Short Description
The process of training is a systematic (and periodized) application of physiological and biomechanical stress. Fitness results from the body’s adjustment responses causing an increased resistance against the training stimulus. On the other hand, a downside effect of physiological strain is fatigue. The potential performance of an athlete at a certain point in time is determined by the difference of the current levels of fitness and fatigue. Systematic training load management aims at optimally balancing both effects in order to increase athletes’ potential performance in the long run.
The major challenges of training planning and work load management are: (i) both fitness and fatigue are driven by (cumulative) training load but with different impulse responses and different (nonlinear) time delays; (ii) the body’s effective (and perceived) response of a training impulse is difficult to quantify. Hence, finding the “optimal” work load is challenging since high training loads without adequate recovery may trigger unwanted adaptations and negative results, while loads with insufficient duration and intensities may not generate necessary adaptations to improve physical performance.
For optimal work load management it is necessary to differentiate between the so-called "external" load, corresponding to the (physically measured) work completed by the athlete, measured independently of his or her internal characteristics. On the other hand, the "internal" load is the individual physiological and psychological response to the external load, combined with non-sport stressors. It triggers the individual training-induced adaptations and is determined by “stress/wellbeing” factors. Since the latter vary over time and across athletes, identical external load can result into different internal load depending on the athlete’s status. In fact, there is high inter- and intra-individual variability in the physiological response to training and in the relationship between training adaptations and performance, making the “optimal” workload management a moving target.
One of the major aims of the project is a reliable quantification of athletes’ internal load in order to improve training load management on an individual basis. We will systematically record athlete-specific variables, which could serve as potential predictors/indicators of internal load. These are, on the one hand, information on training contents and intensities, athletes’ session-specific perceived load (so-called rated perceived exertion; RPE), performance metrics (e.g. speed, time, distance, power, Watt) as well as information from variables (e.g., heart rate characteristics) and and biomarkers in order to track individual strain and stress levels. Based on such athlete- and training-specific „big data“, cutting-edge concepts of statistical machine learning will be used in order to (i) quantify internal load, (ii) predict the effect of a certain training stimulus in a given athlete-specific situation, and (iii) gain a better understanding which markers may serve as reliable indicators for athlete-specific states of stress, health and recovery and how modern technology on wearables can be optimally utilized.
A further major objective is to predict the athlete- and time-specific potential performance given the individual recovery/health status and the history of (internal) training.
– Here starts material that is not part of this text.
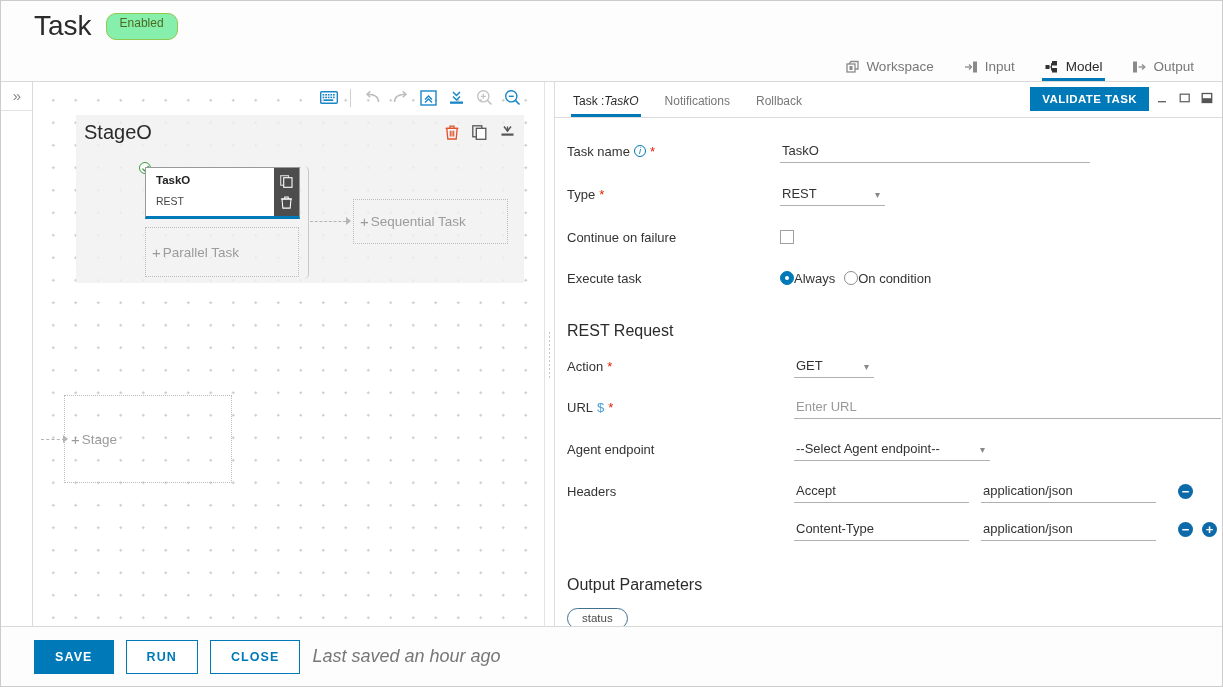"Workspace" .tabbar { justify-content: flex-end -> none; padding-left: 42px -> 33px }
We will introduce regular and standardized ergometer test sequences, which allow us to track the individual potential (all-out) performance through time. Via statistical modeling and machine learning we will quantify the (time-varying) relationship between load and potential performance. Combining high-dimensional and heterogeneous athlete-specific training data with data from external devices, wearables and biomarkers as well as data stemming from all-out performance tests is statistically challenging and will be the core of the project. We aim at developing alternative statistical approaches, which will evaluated against each other and may be combined. In this context we employ modern statistical approaches of machine learning, such as artificial neural networks, reinforcement learning, classification techniques, dimension reduction techniques, time series approaches as well as structural sport-scientific approaches.
The project requires expertise from statistics, computer science, mathematics, sports science and sports medicine, and builds on a close collaboration with coaches and approximately 40 top athletes from the Austrian Rowing Federation (ÖRV). The technological front-end will be an app, which (i) allows athletes to enter training data and information on individual states of wellbeing/stress/recovery, (ii) is equipped with interfaces to external devices (e.g., wearables, physical performance measurement), and (iii) provides feedback in terms of indicators, graphs, summary statistics and recommended actions (based on the underlying machine learning procedures) for athletes and coaches.